Matthew Taylor edited this page Jan 5, 2017 · 22 revisions
Clone this wiki locally

Encoders turn different data types into Sparse Distributed Representations. They take external inputs and convert them into a binary representation understood by the CLA, similar to how the retina or cochlea take external signals and convert them into binary neural representations.

Video lecture: See this part of the CLA Basics talk to understand how encoders work for scalars.

Scalar Encoding

Datetime Encoding

Creating Encoders

When creating an encoder, the main focus is to make sure the semantics of the particular data type are captured. Specifically, this means that similar values should have a lot of overlapping 1's in their encodings while values that are not similar should have very few or none.

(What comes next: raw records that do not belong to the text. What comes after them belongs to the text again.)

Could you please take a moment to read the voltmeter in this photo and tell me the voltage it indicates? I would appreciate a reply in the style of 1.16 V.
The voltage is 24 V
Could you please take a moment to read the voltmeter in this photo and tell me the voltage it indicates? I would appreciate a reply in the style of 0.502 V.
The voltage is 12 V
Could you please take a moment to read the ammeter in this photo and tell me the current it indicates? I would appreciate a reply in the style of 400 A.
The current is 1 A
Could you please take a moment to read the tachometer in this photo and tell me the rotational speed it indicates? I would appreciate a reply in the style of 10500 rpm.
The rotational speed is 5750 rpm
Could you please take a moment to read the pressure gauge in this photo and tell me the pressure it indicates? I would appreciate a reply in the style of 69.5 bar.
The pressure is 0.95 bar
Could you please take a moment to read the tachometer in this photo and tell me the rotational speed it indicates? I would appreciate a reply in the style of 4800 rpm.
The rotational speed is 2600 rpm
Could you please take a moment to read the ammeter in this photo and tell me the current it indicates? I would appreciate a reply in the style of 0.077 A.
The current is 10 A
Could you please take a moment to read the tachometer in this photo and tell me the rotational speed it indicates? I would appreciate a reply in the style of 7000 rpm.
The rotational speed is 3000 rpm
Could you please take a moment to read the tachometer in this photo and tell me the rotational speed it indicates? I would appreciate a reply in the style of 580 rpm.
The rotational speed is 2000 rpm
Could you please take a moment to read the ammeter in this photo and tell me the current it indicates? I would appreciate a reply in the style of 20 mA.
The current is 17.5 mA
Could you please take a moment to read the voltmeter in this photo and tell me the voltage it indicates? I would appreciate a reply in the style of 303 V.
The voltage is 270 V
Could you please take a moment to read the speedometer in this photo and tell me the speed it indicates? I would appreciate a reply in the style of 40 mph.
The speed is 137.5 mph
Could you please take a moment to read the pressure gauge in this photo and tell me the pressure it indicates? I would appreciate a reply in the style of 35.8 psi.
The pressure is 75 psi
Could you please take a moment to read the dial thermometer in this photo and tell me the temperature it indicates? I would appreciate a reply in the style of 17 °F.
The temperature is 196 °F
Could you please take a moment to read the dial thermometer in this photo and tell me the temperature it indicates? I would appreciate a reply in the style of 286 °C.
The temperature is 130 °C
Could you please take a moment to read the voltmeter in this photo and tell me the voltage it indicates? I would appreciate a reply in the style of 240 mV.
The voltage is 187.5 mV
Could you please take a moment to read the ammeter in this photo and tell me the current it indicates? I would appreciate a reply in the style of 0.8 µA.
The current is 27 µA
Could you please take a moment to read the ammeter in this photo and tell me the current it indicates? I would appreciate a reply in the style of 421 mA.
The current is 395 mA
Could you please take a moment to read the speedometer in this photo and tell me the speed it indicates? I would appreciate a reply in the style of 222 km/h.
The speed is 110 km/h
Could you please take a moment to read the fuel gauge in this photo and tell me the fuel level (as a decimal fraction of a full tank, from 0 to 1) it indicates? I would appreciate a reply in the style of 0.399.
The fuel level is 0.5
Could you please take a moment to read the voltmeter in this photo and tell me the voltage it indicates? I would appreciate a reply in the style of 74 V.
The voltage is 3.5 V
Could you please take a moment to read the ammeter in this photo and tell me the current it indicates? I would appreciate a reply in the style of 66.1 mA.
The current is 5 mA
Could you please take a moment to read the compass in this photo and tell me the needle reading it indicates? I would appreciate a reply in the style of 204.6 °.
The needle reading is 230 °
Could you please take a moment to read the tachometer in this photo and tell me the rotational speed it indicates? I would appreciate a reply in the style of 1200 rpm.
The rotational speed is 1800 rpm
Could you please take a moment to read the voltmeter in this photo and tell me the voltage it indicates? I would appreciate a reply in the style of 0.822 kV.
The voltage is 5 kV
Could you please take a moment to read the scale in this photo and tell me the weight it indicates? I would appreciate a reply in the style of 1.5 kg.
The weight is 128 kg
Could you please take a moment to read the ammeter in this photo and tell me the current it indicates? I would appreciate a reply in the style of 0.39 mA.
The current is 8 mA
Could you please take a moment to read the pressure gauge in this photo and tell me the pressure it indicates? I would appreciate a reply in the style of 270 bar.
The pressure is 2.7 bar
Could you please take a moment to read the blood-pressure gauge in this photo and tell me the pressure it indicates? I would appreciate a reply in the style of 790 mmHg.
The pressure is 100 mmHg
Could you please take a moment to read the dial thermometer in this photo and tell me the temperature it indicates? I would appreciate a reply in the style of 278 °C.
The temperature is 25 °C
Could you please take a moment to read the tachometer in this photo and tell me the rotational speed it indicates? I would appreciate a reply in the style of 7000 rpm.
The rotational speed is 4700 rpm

Current Encoders (see code)

  • Scalar
  • Adaptive Scalar
  • Category
  • Date
  • Coordinate
  • Geospatial Coordinate
  • Delta (derived encoder for scalars)
  • Log
  • Multi - Takes multiple values and creates a combined SDR from multiple other encoders.
  • Non-uniform scalar
  • PassThru (Identity)

Scalar Encoders

Our scalar encoders use a few parameters to determine the encoding for a given value. There is a minval and a maxval that determines the absolute value range. Then there is a number of bits, n, and a width, w. The encoding will have n total bits with w on bits (1's). Values are put into buckets. There are (n-w)+1 buckets that each represent an equally-sized value range between minval and maxval. The smallest bucket is represented with the first w bits on and the rest off. The next larger bucket is represented by shifting the on bits to the right by one position. In this way, adjacent buckets have the most overlap which helps to capture the semantics of scalar values.

Example: A scalar encoder with a range from 0 to 100 with n=12 and w=3 will produce the following encodings:

  • 1   becomes 111000000000
  • 7   becomes 111000000000
  • 15 becomes 011100000000
  • 36 becomes 000111000000

The first thing to note is that values that fall into the same bucket are represented identically as you can see with 1 and 7. For values that fall into separate buckets, however, the closest buckets share the most overlapping bits. For instance, here are two overlapping bits for 7 and 15 but only one for 15 and 36. And there aren't any for 7 and 36.

Adaptive Scalar Encoder

This encoder is identical to the scalar encoder except that it will increase maxval if it sees a larger value and it will decrease minval if it sees a smaller value. In our implementation we did not update the spatial pooler connectedness to the input bits so the spatial patterns that had been learned would become out of date as the min and max values changed. As such, we recommend using the regular scalar encoder with a fixed min/max range.

Coordinate Encoder and Geospatial Coordinate Encoder

The Geospatial Coordinate Encoder (GCE) converts a GPS position to an SDR. It has the following desired properties:

  1. Positions spatially close together have overlapping bits in the encoding.
  2. When moving at low speeds, resolution of movement is more fine, and when moving at high speeds, resolution of movement is more coarse. Thus, when moving at higher speeds, bigger movements still retain overlapping bits.
  3. It works anywhere in the world; in fact, it works for an infinitely large space.

The Coordinate Encoder (CE) is a generalization of this. In fact, the GCE is implemented as a subclass of the CE.

While the GCE takes (latitude, longitude, speed), the CE takes (coordinates, radius). coordinates determines the position to be encoded, and can be in any number of dimensions.

See this video and the associated slides for more details on these encoders and how they work.

Identity / Pass through Encoder

This encoder takes an SDR input and outputs the SDR without changes. It is useful for when your preprocessing creates an SDR or when you are experimenting with a new encoder scheme.